Fold back the waistband so the right sides are together and sew across the ends in line with the centre front on one side and the fly extension on the other. Make sure that the bias binding sits just over the waist seam. Trim off the excess waistband and turn it through to the right side.
Fold over the waistband and press it all nice and flat. Tuck under the bias binding so just the decorative edge is showing. Pin it vertically so you can sew over the pins if you need to. Just make sure the pin heads are well out of the way of the stitching line.
From the right side top stitch across the waistband just above the waist seam first to secure the waistband. Reverse at the start and finish to secure your stitching. If you are super careful you should see the top stitching just on the edge of the inside waistband above the bias binding. Then it’s easier to top stitch around the rest of the waistband pivoting at the corners. You can use the edge the foot along the edge of the waistband as a guide and swing the needle into the correct position.
Attach the belt loops and the centre back, side seams and in line with the front pockets. Do this with a small satin stitch to really hold them securely.
Mark and sew the buttonhole. I used a rounded buttonhole as I like the look of them as opposed to a normal square ended one, but you can choose whichever you prefer.
A proper jeans button will usually need a hole punched into the waistband first to make it easier to insert the button. There are kits available that will have a punch as well as buttons and rivets.
I inserted the button back, lined up the button then flipped over the waistband and hammered the two together. It’s really easy!
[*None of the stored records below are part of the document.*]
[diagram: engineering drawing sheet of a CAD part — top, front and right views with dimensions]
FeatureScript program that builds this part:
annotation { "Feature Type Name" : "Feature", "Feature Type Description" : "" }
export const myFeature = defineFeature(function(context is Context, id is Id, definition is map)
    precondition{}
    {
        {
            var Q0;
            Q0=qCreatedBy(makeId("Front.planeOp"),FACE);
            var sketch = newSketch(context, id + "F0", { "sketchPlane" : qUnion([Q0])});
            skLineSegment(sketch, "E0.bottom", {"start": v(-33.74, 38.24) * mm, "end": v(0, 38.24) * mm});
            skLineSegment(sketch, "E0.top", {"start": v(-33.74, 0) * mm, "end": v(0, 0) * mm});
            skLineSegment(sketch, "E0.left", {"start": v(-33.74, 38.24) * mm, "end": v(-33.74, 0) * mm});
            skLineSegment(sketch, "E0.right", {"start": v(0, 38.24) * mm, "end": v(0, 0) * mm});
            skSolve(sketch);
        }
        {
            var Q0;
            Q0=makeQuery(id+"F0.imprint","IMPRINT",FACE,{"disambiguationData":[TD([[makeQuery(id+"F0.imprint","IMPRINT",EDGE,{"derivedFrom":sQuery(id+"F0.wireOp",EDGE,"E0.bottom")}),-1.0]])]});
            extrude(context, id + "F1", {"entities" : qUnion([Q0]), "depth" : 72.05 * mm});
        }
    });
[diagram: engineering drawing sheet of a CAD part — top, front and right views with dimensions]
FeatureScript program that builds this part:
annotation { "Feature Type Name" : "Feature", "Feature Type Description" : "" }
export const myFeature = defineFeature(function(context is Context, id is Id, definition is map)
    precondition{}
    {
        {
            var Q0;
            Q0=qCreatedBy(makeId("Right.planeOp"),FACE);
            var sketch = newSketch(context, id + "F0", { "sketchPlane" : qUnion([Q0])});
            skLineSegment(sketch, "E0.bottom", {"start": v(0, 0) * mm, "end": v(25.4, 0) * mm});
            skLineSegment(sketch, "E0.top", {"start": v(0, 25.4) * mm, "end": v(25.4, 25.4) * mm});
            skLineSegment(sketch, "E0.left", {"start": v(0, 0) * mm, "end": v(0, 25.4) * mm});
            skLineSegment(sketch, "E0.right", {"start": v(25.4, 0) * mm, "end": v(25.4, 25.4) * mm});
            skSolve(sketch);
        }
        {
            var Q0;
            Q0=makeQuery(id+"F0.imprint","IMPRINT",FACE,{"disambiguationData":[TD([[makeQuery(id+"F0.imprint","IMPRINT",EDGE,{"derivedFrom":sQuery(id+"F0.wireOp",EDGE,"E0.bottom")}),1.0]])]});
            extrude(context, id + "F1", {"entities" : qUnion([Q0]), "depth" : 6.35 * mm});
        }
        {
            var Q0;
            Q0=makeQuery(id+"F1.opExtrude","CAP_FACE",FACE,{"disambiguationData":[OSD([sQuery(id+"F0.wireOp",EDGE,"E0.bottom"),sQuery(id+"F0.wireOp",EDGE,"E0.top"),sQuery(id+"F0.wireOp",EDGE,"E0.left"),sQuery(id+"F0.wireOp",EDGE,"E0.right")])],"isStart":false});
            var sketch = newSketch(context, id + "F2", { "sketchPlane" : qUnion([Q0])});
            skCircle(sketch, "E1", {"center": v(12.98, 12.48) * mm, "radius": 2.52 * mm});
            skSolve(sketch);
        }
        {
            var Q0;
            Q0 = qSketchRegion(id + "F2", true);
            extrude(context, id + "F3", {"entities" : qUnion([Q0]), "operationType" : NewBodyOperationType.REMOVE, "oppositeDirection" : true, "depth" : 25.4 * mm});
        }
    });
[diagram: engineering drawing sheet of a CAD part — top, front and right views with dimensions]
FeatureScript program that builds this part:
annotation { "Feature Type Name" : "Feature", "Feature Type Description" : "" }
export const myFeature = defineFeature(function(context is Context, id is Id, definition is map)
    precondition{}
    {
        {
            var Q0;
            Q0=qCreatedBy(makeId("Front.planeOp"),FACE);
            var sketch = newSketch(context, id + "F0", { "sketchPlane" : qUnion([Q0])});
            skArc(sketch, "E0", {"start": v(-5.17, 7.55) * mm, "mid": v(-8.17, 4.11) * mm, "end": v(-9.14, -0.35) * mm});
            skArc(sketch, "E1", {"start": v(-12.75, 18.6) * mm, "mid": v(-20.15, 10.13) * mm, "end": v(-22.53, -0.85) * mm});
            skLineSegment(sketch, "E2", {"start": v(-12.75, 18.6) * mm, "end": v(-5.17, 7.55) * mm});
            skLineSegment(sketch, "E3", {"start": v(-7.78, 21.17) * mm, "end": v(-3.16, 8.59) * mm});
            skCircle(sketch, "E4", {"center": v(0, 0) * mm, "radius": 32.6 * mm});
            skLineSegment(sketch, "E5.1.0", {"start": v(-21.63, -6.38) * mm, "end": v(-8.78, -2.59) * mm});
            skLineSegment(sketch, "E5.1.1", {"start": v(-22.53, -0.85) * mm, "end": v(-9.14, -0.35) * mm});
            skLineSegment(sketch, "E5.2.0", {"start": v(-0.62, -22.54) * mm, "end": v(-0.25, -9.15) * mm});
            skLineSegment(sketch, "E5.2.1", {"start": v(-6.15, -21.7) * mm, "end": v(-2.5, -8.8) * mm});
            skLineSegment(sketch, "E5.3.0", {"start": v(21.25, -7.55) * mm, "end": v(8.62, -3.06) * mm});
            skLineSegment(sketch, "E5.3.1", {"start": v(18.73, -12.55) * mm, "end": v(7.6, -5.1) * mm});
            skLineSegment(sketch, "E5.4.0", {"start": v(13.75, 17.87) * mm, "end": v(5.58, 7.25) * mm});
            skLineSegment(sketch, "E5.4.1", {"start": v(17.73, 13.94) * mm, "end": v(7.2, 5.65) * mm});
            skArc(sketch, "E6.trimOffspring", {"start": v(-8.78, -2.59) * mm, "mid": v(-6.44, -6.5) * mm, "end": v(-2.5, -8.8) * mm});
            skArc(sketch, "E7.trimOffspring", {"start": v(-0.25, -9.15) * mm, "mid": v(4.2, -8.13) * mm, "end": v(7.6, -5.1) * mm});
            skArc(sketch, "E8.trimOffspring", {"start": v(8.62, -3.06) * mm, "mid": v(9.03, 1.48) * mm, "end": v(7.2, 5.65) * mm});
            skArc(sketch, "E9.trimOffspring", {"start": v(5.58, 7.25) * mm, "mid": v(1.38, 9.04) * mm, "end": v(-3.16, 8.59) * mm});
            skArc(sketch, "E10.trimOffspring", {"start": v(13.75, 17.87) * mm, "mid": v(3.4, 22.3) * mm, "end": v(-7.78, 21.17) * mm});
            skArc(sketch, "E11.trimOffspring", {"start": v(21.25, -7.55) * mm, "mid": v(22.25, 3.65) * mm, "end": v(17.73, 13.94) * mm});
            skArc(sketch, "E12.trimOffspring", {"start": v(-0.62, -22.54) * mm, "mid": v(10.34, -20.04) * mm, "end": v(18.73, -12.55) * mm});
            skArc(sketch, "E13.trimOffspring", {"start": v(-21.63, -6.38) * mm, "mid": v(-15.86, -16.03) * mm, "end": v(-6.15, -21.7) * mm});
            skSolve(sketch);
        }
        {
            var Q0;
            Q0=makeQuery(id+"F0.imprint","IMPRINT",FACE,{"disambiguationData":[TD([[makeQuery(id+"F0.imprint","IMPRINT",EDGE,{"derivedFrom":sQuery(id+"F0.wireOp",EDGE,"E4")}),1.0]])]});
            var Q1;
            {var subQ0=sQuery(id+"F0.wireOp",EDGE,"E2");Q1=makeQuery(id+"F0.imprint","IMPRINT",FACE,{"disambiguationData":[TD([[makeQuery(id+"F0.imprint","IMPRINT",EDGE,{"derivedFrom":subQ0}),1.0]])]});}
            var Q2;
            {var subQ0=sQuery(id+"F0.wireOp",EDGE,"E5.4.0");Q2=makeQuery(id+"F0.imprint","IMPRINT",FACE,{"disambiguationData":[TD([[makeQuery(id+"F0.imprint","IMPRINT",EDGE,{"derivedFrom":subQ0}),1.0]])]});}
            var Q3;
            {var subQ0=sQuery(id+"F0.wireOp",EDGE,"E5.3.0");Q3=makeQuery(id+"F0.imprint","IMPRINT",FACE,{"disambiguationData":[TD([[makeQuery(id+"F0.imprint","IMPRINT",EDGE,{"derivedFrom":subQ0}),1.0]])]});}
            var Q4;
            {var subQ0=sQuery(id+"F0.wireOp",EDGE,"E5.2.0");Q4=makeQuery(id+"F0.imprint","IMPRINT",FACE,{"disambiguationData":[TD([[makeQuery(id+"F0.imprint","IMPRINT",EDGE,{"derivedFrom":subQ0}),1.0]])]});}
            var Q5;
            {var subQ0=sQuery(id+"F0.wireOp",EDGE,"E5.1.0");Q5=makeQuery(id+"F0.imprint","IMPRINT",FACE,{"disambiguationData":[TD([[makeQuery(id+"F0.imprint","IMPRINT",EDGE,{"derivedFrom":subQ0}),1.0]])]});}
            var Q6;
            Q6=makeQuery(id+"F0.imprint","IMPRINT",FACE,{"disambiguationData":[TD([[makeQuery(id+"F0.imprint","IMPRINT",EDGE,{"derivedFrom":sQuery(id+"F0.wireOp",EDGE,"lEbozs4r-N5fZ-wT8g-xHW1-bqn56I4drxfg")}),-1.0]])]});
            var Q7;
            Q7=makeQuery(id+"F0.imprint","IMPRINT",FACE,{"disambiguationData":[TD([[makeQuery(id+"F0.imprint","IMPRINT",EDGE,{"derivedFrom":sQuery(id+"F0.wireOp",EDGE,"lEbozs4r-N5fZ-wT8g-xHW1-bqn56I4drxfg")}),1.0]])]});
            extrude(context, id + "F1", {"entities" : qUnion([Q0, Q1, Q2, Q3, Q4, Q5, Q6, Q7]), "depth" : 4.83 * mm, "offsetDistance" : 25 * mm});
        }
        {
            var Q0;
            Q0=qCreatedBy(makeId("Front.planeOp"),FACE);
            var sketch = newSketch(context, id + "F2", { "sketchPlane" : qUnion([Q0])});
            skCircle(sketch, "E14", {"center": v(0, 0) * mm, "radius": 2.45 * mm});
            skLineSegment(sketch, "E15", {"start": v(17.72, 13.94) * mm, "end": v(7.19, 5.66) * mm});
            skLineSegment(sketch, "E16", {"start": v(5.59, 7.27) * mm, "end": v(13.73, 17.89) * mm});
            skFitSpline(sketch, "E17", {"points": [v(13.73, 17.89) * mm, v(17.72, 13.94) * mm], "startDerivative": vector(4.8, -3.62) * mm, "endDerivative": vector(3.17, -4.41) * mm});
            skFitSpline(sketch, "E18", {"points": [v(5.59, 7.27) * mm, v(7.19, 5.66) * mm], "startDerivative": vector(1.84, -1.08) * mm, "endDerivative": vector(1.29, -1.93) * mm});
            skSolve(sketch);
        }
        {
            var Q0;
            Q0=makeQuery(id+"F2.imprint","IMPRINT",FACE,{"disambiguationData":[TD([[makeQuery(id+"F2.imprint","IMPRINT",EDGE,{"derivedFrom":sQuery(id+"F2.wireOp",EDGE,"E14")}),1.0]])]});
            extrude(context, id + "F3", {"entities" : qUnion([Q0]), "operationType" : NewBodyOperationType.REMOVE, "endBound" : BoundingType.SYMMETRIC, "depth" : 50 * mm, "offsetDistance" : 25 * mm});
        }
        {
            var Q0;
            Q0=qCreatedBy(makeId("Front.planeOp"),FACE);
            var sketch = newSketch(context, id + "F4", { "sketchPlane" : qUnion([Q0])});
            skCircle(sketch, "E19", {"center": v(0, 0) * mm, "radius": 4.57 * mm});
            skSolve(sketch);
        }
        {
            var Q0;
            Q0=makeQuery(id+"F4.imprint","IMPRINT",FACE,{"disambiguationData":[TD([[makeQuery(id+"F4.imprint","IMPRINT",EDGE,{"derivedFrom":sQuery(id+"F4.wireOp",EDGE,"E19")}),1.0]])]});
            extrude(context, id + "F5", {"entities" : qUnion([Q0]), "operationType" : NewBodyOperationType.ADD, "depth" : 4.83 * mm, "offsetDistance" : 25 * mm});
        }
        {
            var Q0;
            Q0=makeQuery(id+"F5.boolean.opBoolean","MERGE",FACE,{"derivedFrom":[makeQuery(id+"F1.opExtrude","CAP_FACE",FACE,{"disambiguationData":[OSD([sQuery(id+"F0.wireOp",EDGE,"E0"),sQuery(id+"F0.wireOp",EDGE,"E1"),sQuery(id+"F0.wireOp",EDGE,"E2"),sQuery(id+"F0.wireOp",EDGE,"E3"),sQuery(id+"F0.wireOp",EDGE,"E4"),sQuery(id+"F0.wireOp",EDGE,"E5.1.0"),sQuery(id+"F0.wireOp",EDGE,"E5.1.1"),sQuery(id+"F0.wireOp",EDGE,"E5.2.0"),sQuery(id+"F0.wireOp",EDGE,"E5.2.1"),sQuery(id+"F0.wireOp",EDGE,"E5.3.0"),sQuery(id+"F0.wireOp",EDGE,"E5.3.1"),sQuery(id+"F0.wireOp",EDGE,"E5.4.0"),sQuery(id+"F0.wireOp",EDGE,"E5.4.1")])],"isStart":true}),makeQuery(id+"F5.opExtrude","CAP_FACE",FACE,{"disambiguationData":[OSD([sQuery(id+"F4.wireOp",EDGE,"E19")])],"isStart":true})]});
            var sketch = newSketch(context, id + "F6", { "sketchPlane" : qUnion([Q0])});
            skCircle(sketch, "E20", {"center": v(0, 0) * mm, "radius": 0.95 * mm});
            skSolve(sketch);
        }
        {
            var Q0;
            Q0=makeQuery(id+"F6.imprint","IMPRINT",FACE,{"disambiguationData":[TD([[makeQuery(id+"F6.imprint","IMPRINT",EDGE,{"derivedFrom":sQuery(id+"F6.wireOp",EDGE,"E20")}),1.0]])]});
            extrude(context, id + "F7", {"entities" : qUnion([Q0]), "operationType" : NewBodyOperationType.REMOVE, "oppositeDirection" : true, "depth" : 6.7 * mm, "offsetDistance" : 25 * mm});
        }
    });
I did the same with the rivets at the sides of the pockets. I used the punch to make the holes through all the layers of fabric then the rivet sat in the die while I hammered it in. I think it’s worth adding these little details, they do make all the difference.
So this is my second pair of Portia as Jeans. I really enjoyed making them and I can’t wait to wear the paler version now as well.
I hope you decide to alter your Portia Trousers and make them up as jeans too. It really isn’t difficult and I’d love to see how you get on.